◆ Consegna ◆
Prosegui il brano sull'interpretazione de «La caduta» di Albert Camus a partire dall'ultima frase riportata.

===== Brano di lettura

[ISSN 1974-028X]

[REGISTRAZIONE AL TRIBUNALE CIVILE DI ROMA N° 577/2007 DEL 21 DICEMBRE] *

 

166 / OTTOBRE 2021 (CXCVII)


contemporanea

LA CADUTA DI ALBERT CAMUS

PARTE II / UNA DIFFICILE INTERPRETAZIONE

di Raffaele Pisani

 

Avevamo accennato nel precedente numero dello sconcerto da parte dei critici riguardo l’interpretazione di quest’opera. Cos’è dunque La caduta per Camus?

 

Un momento di sconforto per il quale basta una spiegazione psicologica? Una ripresa dei temi classici dell’autore, come l’assurdità del mondo che trova una risposta nell’impegno sociale, per i quali si richiede una maggiore radicalità? Oppure la presa d’atto di una colpa e dell’impossibilità dell’uomo di redimersi o di essere redento?

 

Afferma Roger Grenier: «La caduta si presenta come un libro a parte nell’opera di Camus. Una rottura. Questo testo non ha mai cessato di costituire un problema per i suoi lettori, tanto più che, nello stesso momento, lo stile dello scrittore sembrava raggiungere un livello di perfezione. Camus non aveva mai scritto così bene».

 

Anche Stelio Zeppi rimarca il valore artistico dell’opera, vista peraltro insieme ad altre scritte da Camus in quegli anni: L’esilio e il regno, Riflessioni sulla pena di morte, Lettere ad un amico tedesco, Discorsi di Svezia, ma precisa altresì che esse «non aggiungono nulla disignificativo alla sua consolidata Weltanschauung».

 

Pierre Nguyen-Van-Huy vede invece ne La caduta l’opera di ricapitolazione per eccellenza, che riprenderebbe sotto una forma umoristica il problema fondamentale delle soluzioni fin qui date: «Fino ad ora Clamence, sull’esempio dei suoi predecessori nella rivolta negativa, non fa che negare per affermarsi e opporsi per porsi. Egli ha ugualmente superato i suoi antenati con le sue imprese e il suo “colpo di genio”. Ma ha capito ben presto che questo stato di cose è una contraddizione continua e un vicolo cieco, e la felicità ci è impossibile».

==========
===== Dati forniti

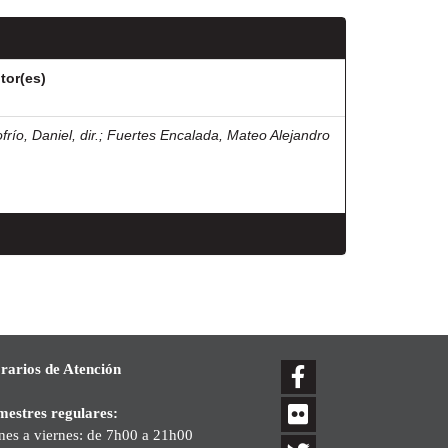
tor(es)
frío, Daniel, dir.
;
Fuertes Encalada, Mateo Alejandro
rarios de Atención
mestres regulares:
nes a viernes: de 7h00 a 21h00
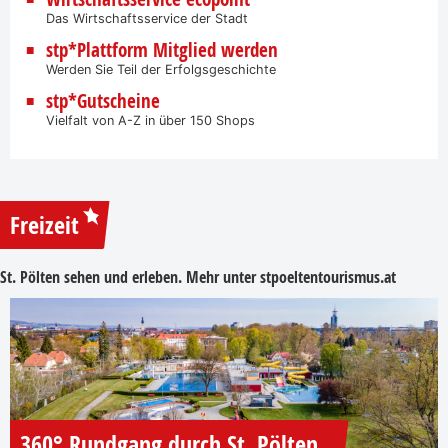
Das Wirtschaftsservice der Stadt
stp*Plattform Mitglied werden
Werden Sie Teil der Erfolgsgeschichte
stp*Gutscheine
Vielfalt von A-Z in über 150 Shops
Freizeit
St. Pölten sehen und erleben. Mehr unter
stpoeltentourismus.at
360° Rundgang durch St. Pölten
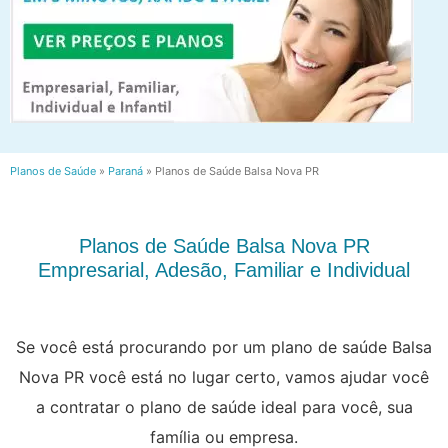
Planos de Saúde
»
Paraná
»
Planos de Saúde Balsa Nova PR
Planos de Saúde Balsa Nova PR
Empresarial, Adesão, Familiar e Individual
Se você está procurando por um plano de saúde Balsa
Nova PR você está no lugar certo, vamos ajudar você
a contratar o plano de saúde ideal para você, sua
família ou empresa.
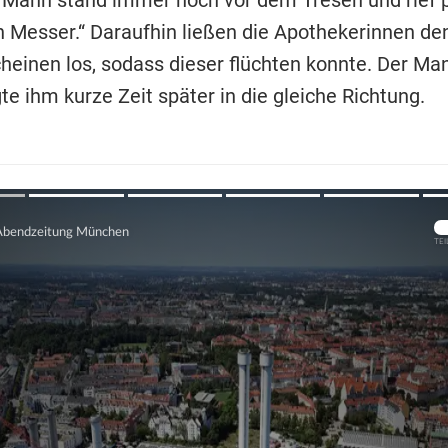
in Messer.“ Daraufhin ließen die Apothekerinnen d
heinen los, sodass dieser flüchten konnte. Der Ma
te ihm kurze Zeit später in die gleiche Richtung.
Übers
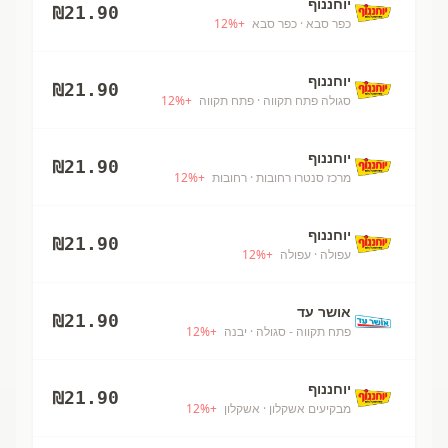
יוחננוף
₪
21.90
כפר סבא
· כפר סבא
+
%
12
יוחננוף
₪
21.90
סגולה פתח תקווה
· פתח תקווה
+
%
12
יוחננוף
₪
21.90
מרכז סנטרו רחובות
· רחובות
+
%
12
יוחננוף
₪
21.90
עפולה
· עפולה
+
%
12
אושר עד
₪
21.90
פתח תקווה - סגולה
· יבנה
+
%
12
יוחננוף
₪
21.90
מבקיעים אשקלון
· אשקלון
+
%
12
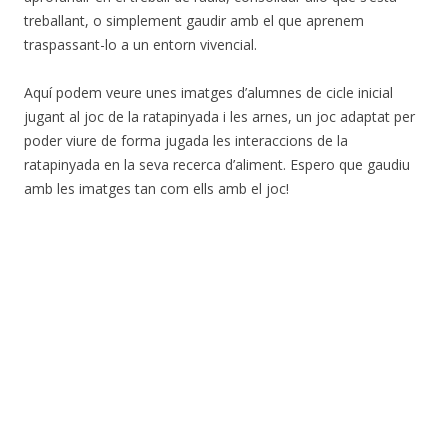
treballant, o simplement gaudir amb el que aprenem
traspassant-lo a un entorn vivencial.
Aquí podem veure unes imatges d’alumnes de cicle inicial
jugant al joc de la ratapinyada i les arnes, un joc adaptat per
poder viure de forma jugada les interaccions de la
ratapinyada en la seva recerca d’aliment. Espero que gaudiu
amb les imatges tan com ells amb el joc!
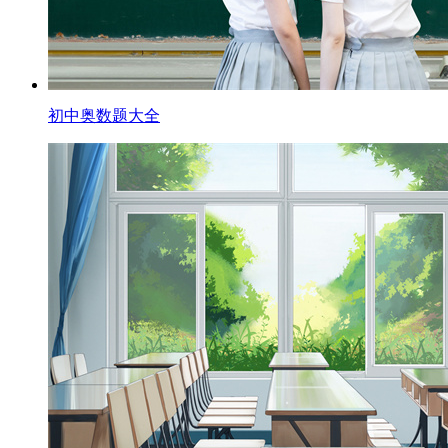
初中奥数题大全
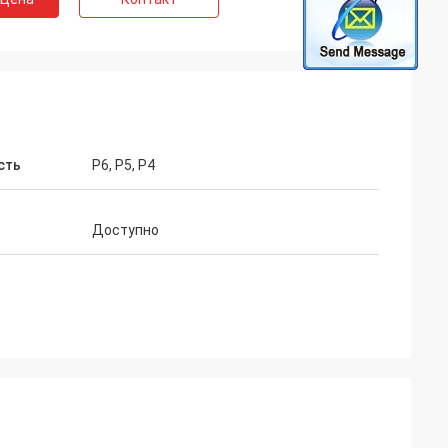
сть
P6, P5, P4
Доступно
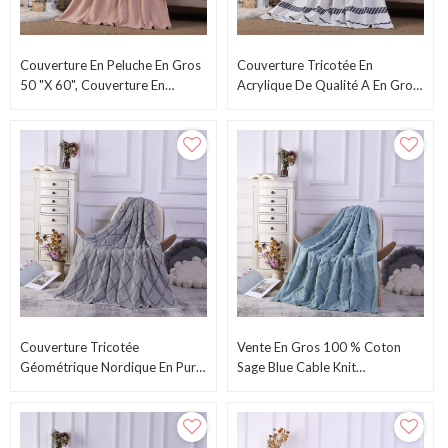
Couverture En Peluche En Gros
Couverture Tricotée En
50 "x 60", Couverture En
Acrylique De Qualité A En Gros,
Molleton Doux En Peluche-
Couverture Décorative De
Couleur Unie De L'usine
Ferme Légère
Chinoise
Couverture Tricotée
Vente En Gros 100 % Coton
Géométrique Nordique En Pur
Sage Blue Cable Knit
Coton OEM Du Fabricant
Couverture Pour Canapé,
Chinois
Canapé De L'usine Chinoise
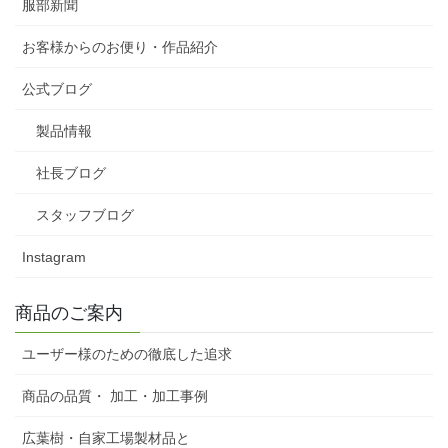
服部新聞
お客様からのお便り・作品紹介
公式ブログ
製品情報
社長ブログ
スタッフブログ
Instagram
商品のご案内
ユーザー様のための徹底した追求
商品の品質・ 加工・加工事例
広葉樹・自家工場製材品と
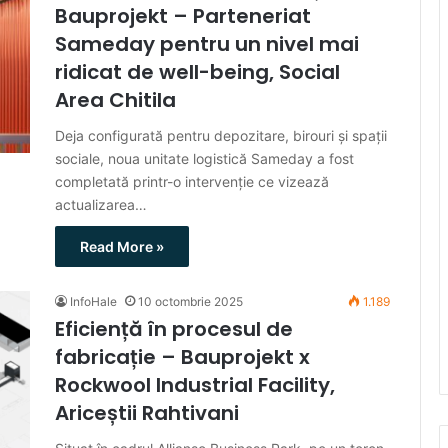
Bauprojekt – Parteneriat
Sameday pentru un nivel mai
ridicat de well-being, Social
Area Chitila
Deja configurată pentru depozitare, birouri și spații
sociale, noua unitate logistică Sameday a fost
completată printr-o intervenție ce vizează
actualizarea…
Read More »
InfoHale
10 octombrie 2025
1.189
Eficiență în procesul de
fabricație – Bauprojekt x
Rockwool Industrial Facility,
Ariceștii Rahtivani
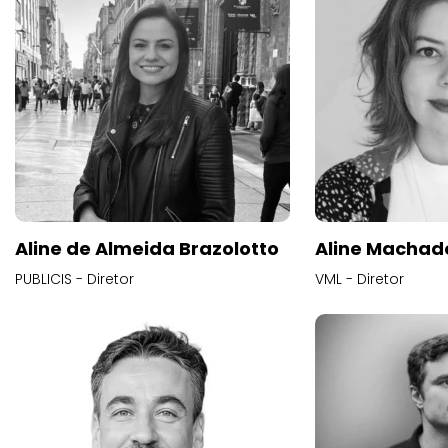
Aline de Almeida Brazolotto
Aline Machad
PUBLICIS - Diretor
VML - Diretor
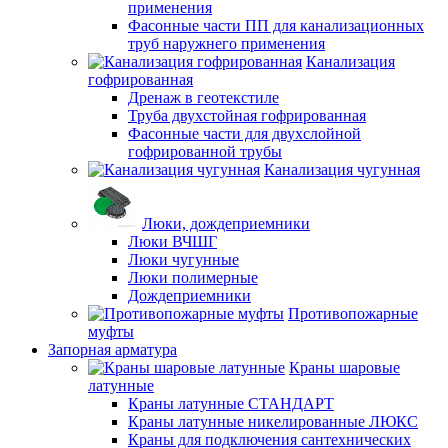
применения
Фасонные части ПП для канализационных
труб наружнего применения
Канализация
гофрированная
Дренаж в геотекстиле
Труба двухстойная гофрированная
Фасонные части для двухслойной
гофрированной трубы
Канализация чугунная
Люки, дождеприемники
Люки ВЧШГ
Люки чугунные
Люки полимерные
Дождеприемники
Противопожарные
муфты
Запорная арматура
Краны шаровые
латунные
Краны латунные СТАНДАРТ
Краны латунные никелированные ЛЮКС
Краны для подключения сантехнических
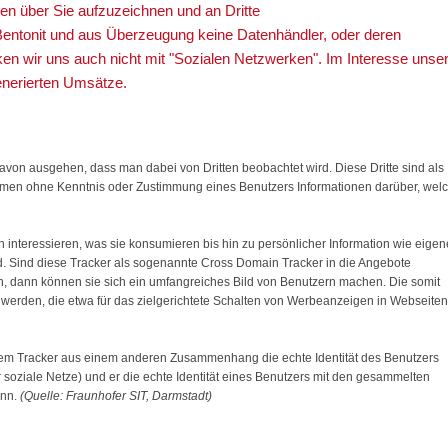
nen über Sie aufzuzeichnen und an Dritte
 Bentonit und aus Überzeugung keine Datenhändler, oder deren
en wir uns auch nicht mit "Sozialen Netzwerken". Im Interesse unse
enerierten Umsätze.
avon ausgehen, dass man dabei von Dritten beobachtet wird. Diese Dritte sind als
en ohne Kenntnis oder Zustimmung eines Benutzers Informationen darüber, wel
h interessieren, was sie konsumieren bis hin zu persönlicher Information wie eigen
d. Sind diese Tracker als sogenannte Cross Domain Tracker in die Angebote
 dann können sie sich ein umfangreiches Bild von Benutzern machen. Die somit
t werden, die etwa für das zielgerichtete Schalten von Werbeanzeigen in Webseiten
dem Tracker aus einem anderen Zusammenhang die echte Identität des Benutzers
für soziale Netze) und er die echte Identität eines Benutzers mit den gesammelten
ann.
(Quelle: Fraunhofer SIT, Darmstadt)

==========

◆ Risposta ◆
Clamence è posto di fronte ad un bivio: se vuole andare fino in fondo egli deve accettare l’atto tradizionale delle rivolte negative, che consiste nel negare tutti gli altri con la morte e negare se stesso con il suicidio, oppure rinnegare i suoi antenati e la loro falsa soluzione per tentare un metodo nuovo. Il suo merito consiste nell’aver attuato la scelta decisiva; egli non ha esitato a realizzare il suo secondo colpo di genio che consiste questa volta nel capovolgere per trionfare. Lo fa distaccandosi dai suoi antenati e confidando nell’amore come ancora di salvezza.

 

Nguyen-Van-Huy a sostegno della sua tesi cita il passo emblematico, che avevamo riportato per intero nella prima parte del nostro articolo: «Fanciulla, gettati ancora nell’acqua perché io abbia una seconda volta la possibilità di salvare entrambi». Peccato che il prosieguo del discorso muti completamente il significato.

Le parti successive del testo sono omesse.